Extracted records

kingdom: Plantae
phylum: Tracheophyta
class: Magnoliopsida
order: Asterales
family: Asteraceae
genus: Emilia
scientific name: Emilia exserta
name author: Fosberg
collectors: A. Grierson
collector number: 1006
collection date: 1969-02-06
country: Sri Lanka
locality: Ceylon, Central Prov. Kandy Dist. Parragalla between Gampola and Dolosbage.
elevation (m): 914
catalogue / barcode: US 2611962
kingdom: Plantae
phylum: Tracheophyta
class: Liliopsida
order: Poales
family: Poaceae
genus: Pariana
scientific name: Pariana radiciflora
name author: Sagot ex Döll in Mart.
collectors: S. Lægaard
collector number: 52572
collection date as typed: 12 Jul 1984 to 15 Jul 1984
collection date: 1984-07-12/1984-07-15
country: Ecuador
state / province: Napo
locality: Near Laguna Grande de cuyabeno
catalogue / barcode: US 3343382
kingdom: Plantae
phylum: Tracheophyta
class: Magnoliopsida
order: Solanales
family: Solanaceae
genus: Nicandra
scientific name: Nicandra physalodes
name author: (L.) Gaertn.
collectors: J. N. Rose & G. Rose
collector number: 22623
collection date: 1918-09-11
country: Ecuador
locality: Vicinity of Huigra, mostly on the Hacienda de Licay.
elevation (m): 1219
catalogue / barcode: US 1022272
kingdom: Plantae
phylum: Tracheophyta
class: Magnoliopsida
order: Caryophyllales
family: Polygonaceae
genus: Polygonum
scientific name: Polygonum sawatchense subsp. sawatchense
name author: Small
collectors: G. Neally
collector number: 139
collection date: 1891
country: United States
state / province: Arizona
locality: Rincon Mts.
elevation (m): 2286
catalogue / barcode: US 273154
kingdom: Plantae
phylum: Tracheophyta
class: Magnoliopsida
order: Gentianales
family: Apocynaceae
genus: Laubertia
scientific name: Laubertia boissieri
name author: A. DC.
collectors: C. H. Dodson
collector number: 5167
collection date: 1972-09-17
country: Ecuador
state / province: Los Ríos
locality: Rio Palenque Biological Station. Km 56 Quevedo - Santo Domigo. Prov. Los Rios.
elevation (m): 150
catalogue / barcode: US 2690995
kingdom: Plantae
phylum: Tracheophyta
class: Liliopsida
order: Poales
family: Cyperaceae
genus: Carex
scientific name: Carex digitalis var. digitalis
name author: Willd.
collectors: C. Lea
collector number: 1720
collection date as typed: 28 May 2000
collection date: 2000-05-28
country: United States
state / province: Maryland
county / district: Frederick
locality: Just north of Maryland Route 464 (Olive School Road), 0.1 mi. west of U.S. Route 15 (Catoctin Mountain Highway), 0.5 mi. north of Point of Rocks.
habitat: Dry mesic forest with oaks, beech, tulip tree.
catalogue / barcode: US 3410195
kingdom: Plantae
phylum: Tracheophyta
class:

- Directions for this task
Copy every one of the rows above word for word, without changing anything.

- Solved problem
kingdom: Plantae
phylum: Tracheophyta
class: Magnoliopsida
order: Asterales
family: Asteraceae
genus: Emilia
scientific name: Emilia exserta
name author: Fosberg
collectors: A. Grierson
collector number: 1006
collection date: 1969-02-06
country: Sri Lanka
locality: Ceylon, Central Prov. Kandy Dist. Parragalla between Gampola and Dolosbage.
elevation (m): 914
catalogue / barcode: US 2611962
kingdom: Plantae
phylum: Tracheophyta
class: Liliopsida
order: Poales
family: Poaceae
genus: Pariana
scientific name: Pariana radiciflora
name author: Sagot ex Döll in Mart.
collectors: S. Lægaard
collector number: 52572
collection date as typed: 12 Jul 1984 to 15 Jul 1984
collection date: 1984-07-12/1984-07-15
country: Ecuador
state / province: Napo
locality: Near Laguna Grande de cuyabeno
catalogue / barcode: US 3343382
kingdom: Plantae
phylum: Tracheophyta
class: Magnoliopsida
order: Solanales
family: Solanaceae
genus: Nicandra
scientific name: Nicandra physalodes
name author: (L.) Gaertn.
collectors: J. N. Rose & G. Rose
collector number: 22623
collection date: 1918-09-11
country: Ecuador
locality: Vicinity of Huigra, mostly on the Hacienda de Licay.
elevation (m): 1219
catalogue / barcode: US 1022272
kingdom: Plantae
phylum: Tracheophyta
class: Magnoliopsida
order: Caryophyllales
family: Polygonaceae
genus: Polygonum
scientific name: Polygonum sawatchense subsp. sawatchense
name author: Small
collectors: G. Neally
collector number: 139
collection date: 1891
country: United States
state / province: Arizona
locality: Rincon Mts.
elevation (m): 2286
catalogue / barcode: US 273154
kingdom: Plantae
phylum: Tracheophyta
class: Magnoliopsida
order: Gentianales
family: Apocynaceae
genus: Laubertia
scientific name: Laubertia boissieri
name author: A. DC.
collectors: C. H. Dodson
collector number: 5167
collection date: 1972-09-17
country: Ecuador
state / province: Los Ríos
locality: Rio Palenque Biological Station. Km 56 Quevedo - Santo Domigo. Prov. Los Rios.
elevation (m): 150
catalogue / barcode: US 2690995
kingdom: Plantae
phylum: Tracheophyta
class: Liliopsida
order: Poales
family: Cyperaceae
genus: Carex
scientific name: Carex digitalis var. digitalis
name author: Willd.
collectors: C. Lea
collector number: 1720
collection date as typed: 28 May 2000
collection date: 2000-05-28
country: United States
state / province: Maryland
county / district: Frederick
locality: Just north of Maryland Route 464 (Olive School Road), 0.1 mi. west of U.S. Route 15 (Catoctin Mountain Highway), 0.5 mi. north of Point of Rocks.
habitat: Dry mesic forest with oaks, beech, tulip tree.
catalogue / barcode: US 3410195
kingdom: Plantae
phylum: Tracheophyta
class:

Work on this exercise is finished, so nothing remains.